EUROPA LEAGUE / Prandelli: “Lazio, se giochi come sai… col Gala non c’è storia!”

EUROPA LEAGUE / Prandelli: “Lazio, se giochi come sai… col Gala non c’è storia!”

“Se la Lazio gioca da Lazio, non c’è storia”

Prandelli

ROMA – L’inferno di Istanbul, la Turk Telekom Arena, la Lazio è chiamata all’esame Galatasaray. Difficoltà ambientali e tanta pressione, servirà una prova di carattere per rientrare a Roma con un risultato positivo. Non mancheranno i problemi di formazione, le scelte saranno – come al solito – obbligate, mister Pioli manderà in campo una squadra equilibrata e s’affiderà ai calciatori con maggior esperienza. Una scelta condivisa anche da Cesare Prandelli, ex C.T. della Nazionale italiana che si è confessato ai microfoni de Iltempo.it. Il tecnico di Orzinuovi ha allenato per sei mesi il Galatasaray , conosce segreti e difetti del club fondato nel lontano 1905, s’è portato via un buon ricordo e qualche rimpianto di troppo. La Lazio dovrà disputare una partita all’altezza, sono vietati cali di concentrazione, mister Prandelli non ha dubbi. All’Olimpico poi sarà un’altra storia, ma prima c’è bisogno dell’impresa, i biancocelesti vogliono continuare a sognare. In Europa League si può.
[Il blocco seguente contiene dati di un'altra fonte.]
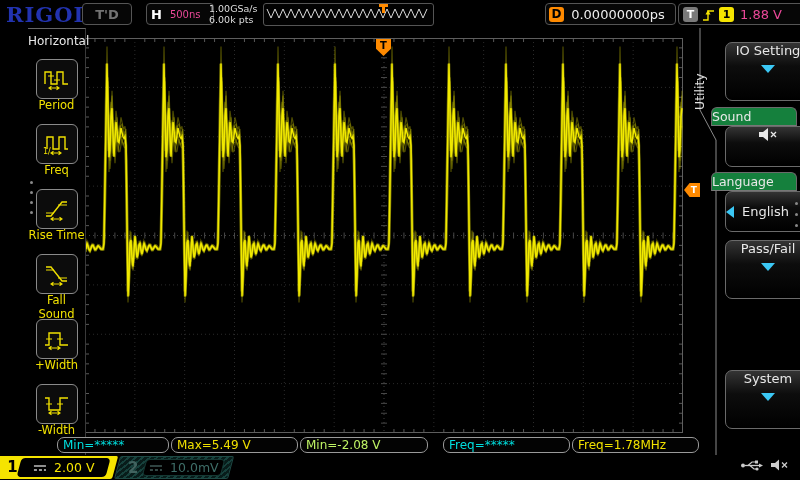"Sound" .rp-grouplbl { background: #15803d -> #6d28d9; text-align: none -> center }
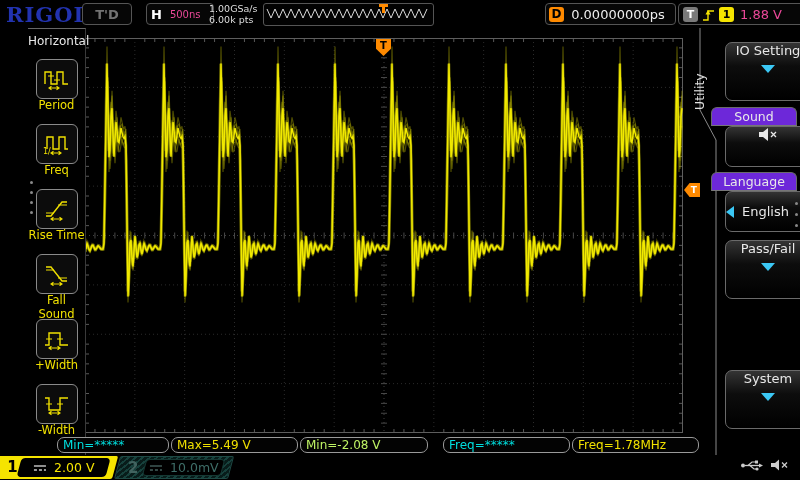"Max=5.49 V" div.meas { text: 5.49 -> 4.96 }
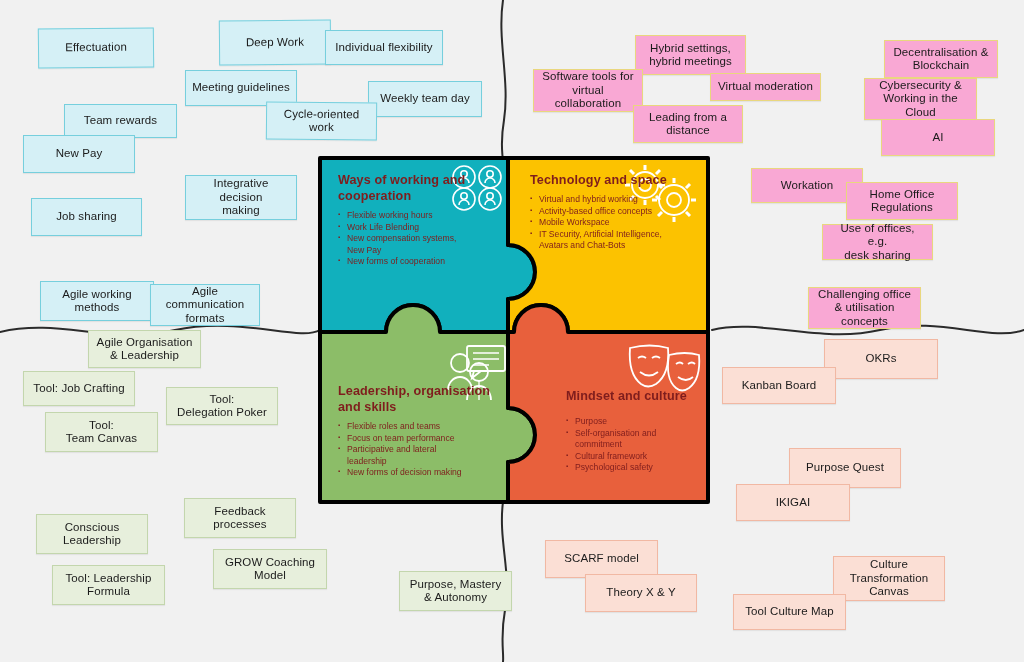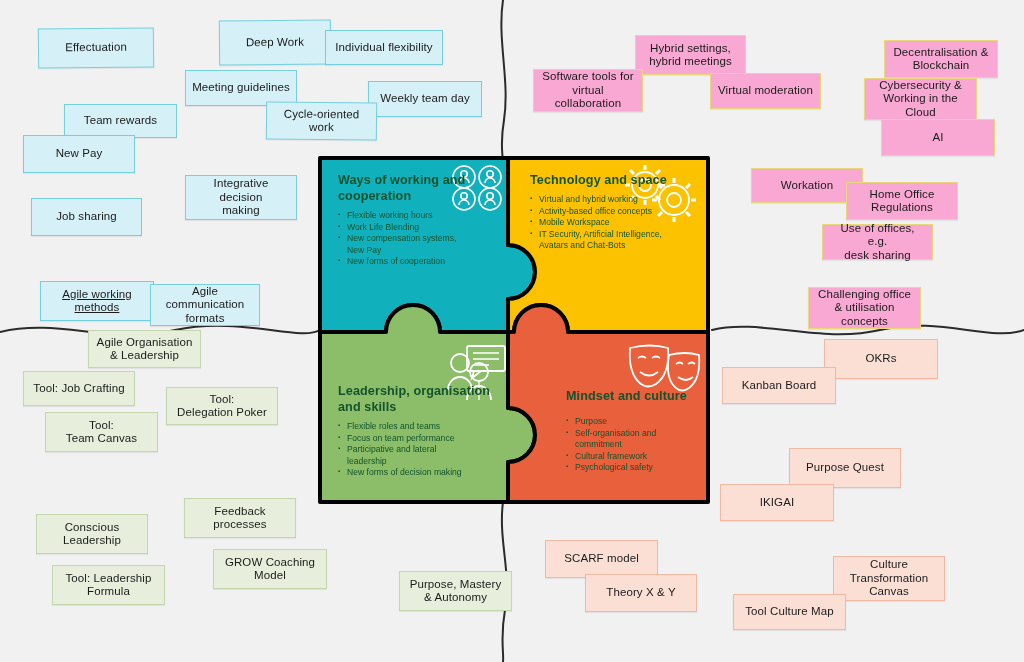"Virtual moderation" div.note { height: 36px -> 28px }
Prandelli, che tipo di esperienza ha vissuto in Turchia?

«Per me è stata un’avventura professionale di grandissimo livello, ho ottenuto anche dei buoni risultati. Sono stato esonerato da primo in classifica, non me l’aspettavo sinceramente, la squadra andava a mille in campionato. Purtroppo è cambiato il presidente e tante altre cose, ma l’ambiente nei miei confronti è sempre stato esemplare, avevo un ottimo rapporto anche con i tifosi. Ogni tanto sento ancora qualcuno all’interno della società, spero di aver lasciato una buona impressione. Il mio ricordo di loro è splendido».

Adesso il Galatasaray che squadra è?

«In questa stagione hanno cambiato molto, ma restano una formazione altamente competitiva, guai a sottovalutarli. Riescono sempre a dare il 100%, specialmente quando giocano in Europa, sentono il prestigio e il calore della gente. I giocatori sono particolarmente emotivi, vivono moltissimo sull’entusiasmo dei supporter».

Quindi è vero che in casa si trasformano?

«Giocare a Istanbul è complicato, non c’è nulla da fare. Il Galatasaray fuori casa è meno aggressivo, mentre alla Turk Telekom Arena si trasforma, hanno un seguito molto importante: è impossibile non soffrire in Turchia, serve sempre tanta personalità per ottenere dei buoni risultati su quel campo».

Secondo lei la Lazio ha chance di passare il turno?

«Assolutamente si, la Lazio è più forte tecnicamente, ha giocatori di qualità, ha tutto per fare bene. Bisognerà capire come arriveranno all’appuntamento, servirà grande attenzione e concentrazione, sarà fondamentale non concedere nulla. Ma se la Lazio gioca da Lazio, non c’è storia».

Che atteggiamento dovrà avere la squadra di Pioli?

«Conosco bene Stefano, ho una stima infinita e sono sicuro che preparerà il match nel miglior modo possibile. Ripeto, tecnicamente la Lazio è superiore, ma dovrà rispondere anche dal punto di vista caratteriale, determinate partite si organizzano anche in questo modo».

Giocatori da temere?

«Il Galatasaray ha cambiato molto, ma Sneijder è quello che può fare la differenza in qualsiasi momento. Hanno anche altri elementi d’esperienza con tante partite disputate in Europa».

Chi potrà cambiare invece la partita per la Lazio?

«La Lazio deve giocare da squadra, quest’anno in campionato ha faticato perché è mancato lo spirito giusto, la voglia di lottare tutti insieme. Il singolo non può contare mai più del gruppo».